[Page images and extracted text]
☆ ☆ ☆ ☆
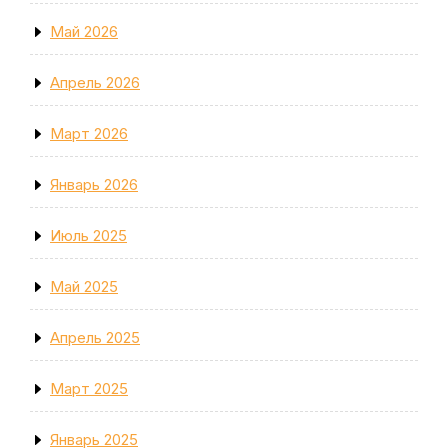
Май 2026
Апрель 2026
Март 2026
Январь 2026
Июль 2025
Май 2025
Апрель 2025
Март 2025
Январь 2025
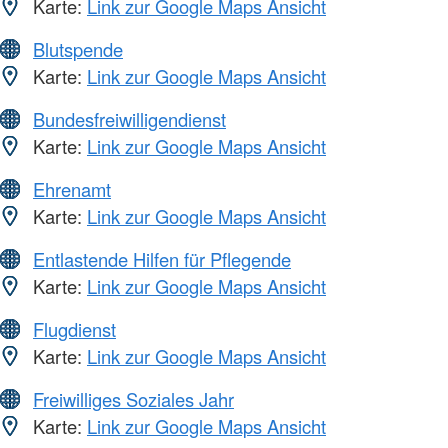
Karte:
Link zur Google Maps Ansicht
Blutspende
Karte:
Link zur Google Maps Ansicht
Bundesfreiwilligendienst
Karte:
Link zur Google Maps Ansicht
Ehrenamt
Karte:
Link zur Google Maps Ansicht
Entlastende Hilfen für Pflegende
Karte:
Link zur Google Maps Ansicht
Flugdienst
Karte:
Link zur Google Maps Ansicht
Freiwilliges Soziales Jahr
Karte:
Link zur Google Maps Ansicht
☆ ☆ ☆ ☆
Exercise details = Edit the text read from all the data so that every "Link zur Google Maps Ansicht" becomes "Zur Kartenansicht" and nothing else changes. Give only the edited text, leaving out the pictures.

Reply =
Май 2026
Апрель 2026
Март 2026
Январь 2026
Июль 2025
Май 2025
Апрель 2025
Март 2025
Январь 2025
Karte:
Zur Kartenansicht
Blutspende
Karte:
Zur Kartenansicht
Bundesfreiwilligendienst
Karte:
Zur Kartenansicht
Ehrenamt
Karte:
Zur Kartenansicht
Entlastende Hilfen für Pflegende
Karte:
Zur Kartenansicht
Flugdienst
Karte:
Zur Kartenansicht
Freiwilliges Soziales Jahr
Karte:
Zur Kartenansicht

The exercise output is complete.